Records supplied =
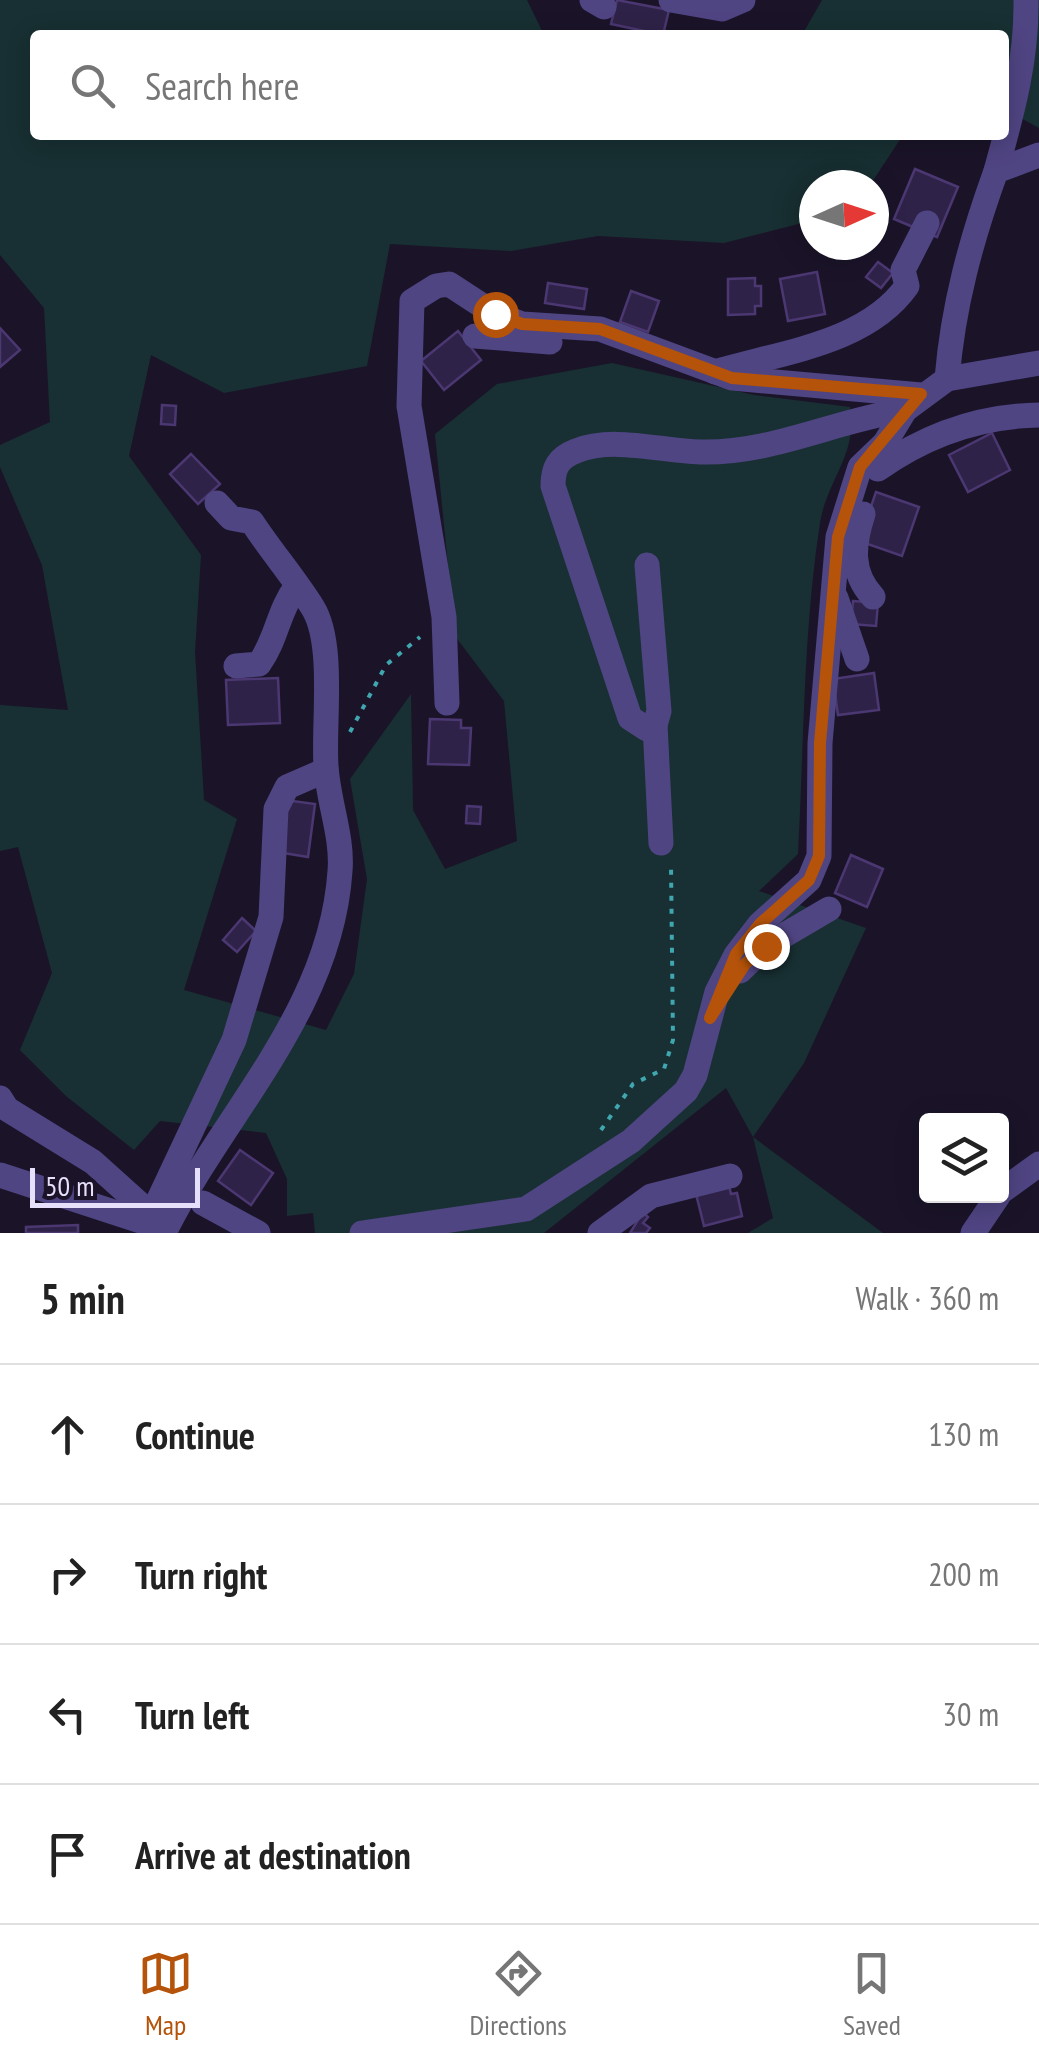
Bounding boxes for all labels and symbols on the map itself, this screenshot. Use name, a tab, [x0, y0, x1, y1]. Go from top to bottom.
north arrow	[799, 170, 889, 260]
route start	[473, 292, 519, 338]
route end	[744, 924, 790, 970]
scale bar	[30, 1163, 200, 1208]

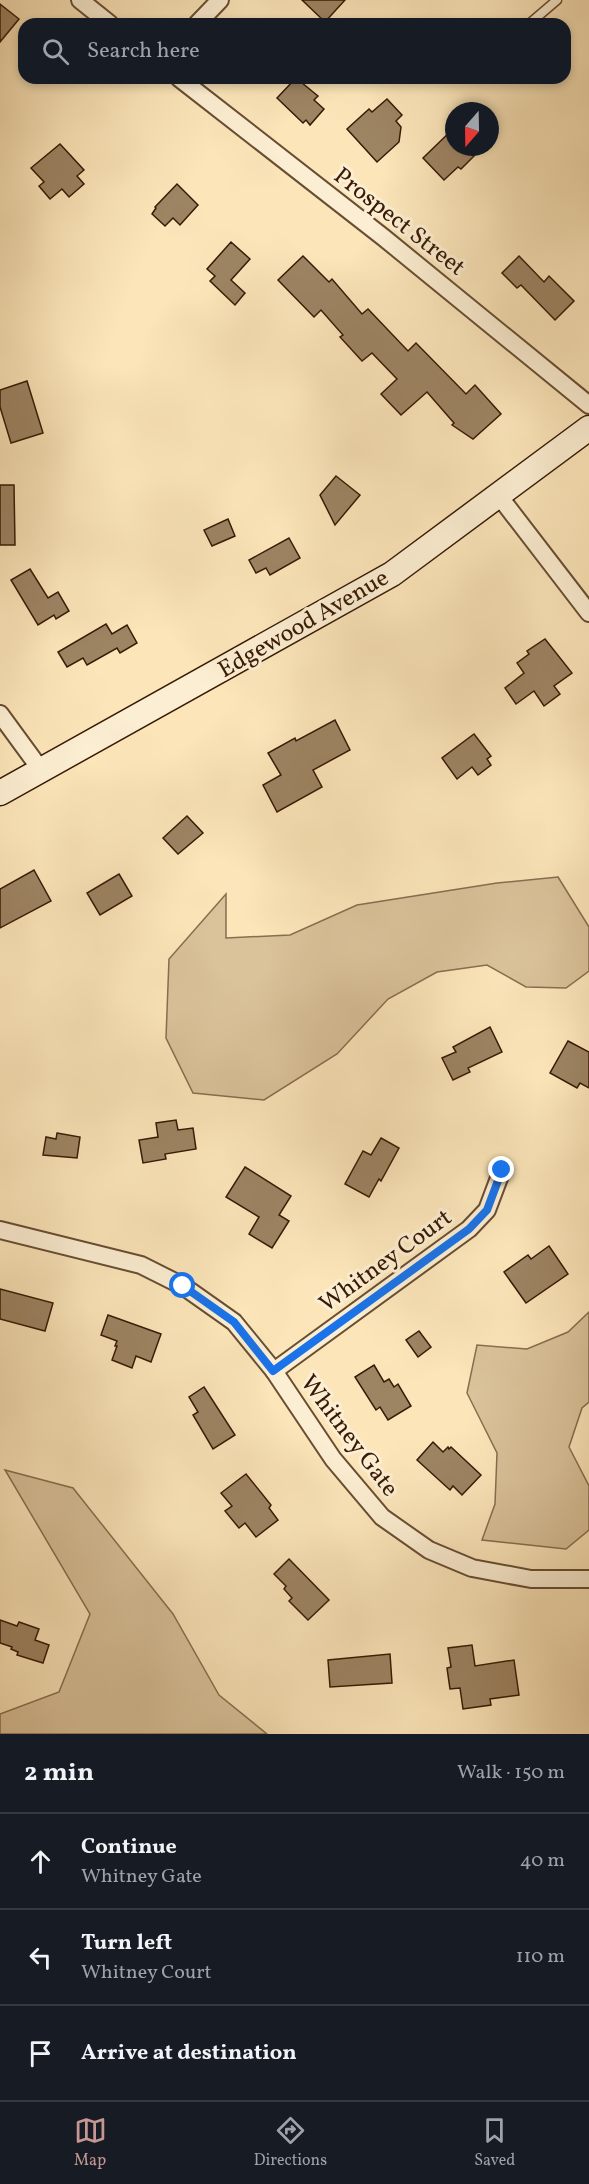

Task prompt =
Write out the entries above word for word. Do not include the pictures.

Solution to this problem =
Bounding boxes for all labels and symbols on the map itself, this screenshot. Use name, a tab, [x0, y0, x1, y1]. Go from top to bottom.
north arrow	[799, 170, 889, 260]
route start	[473, 292, 519, 338]
route end	[744, 924, 790, 970]
scale bar	[30, 1163, 200, 1208]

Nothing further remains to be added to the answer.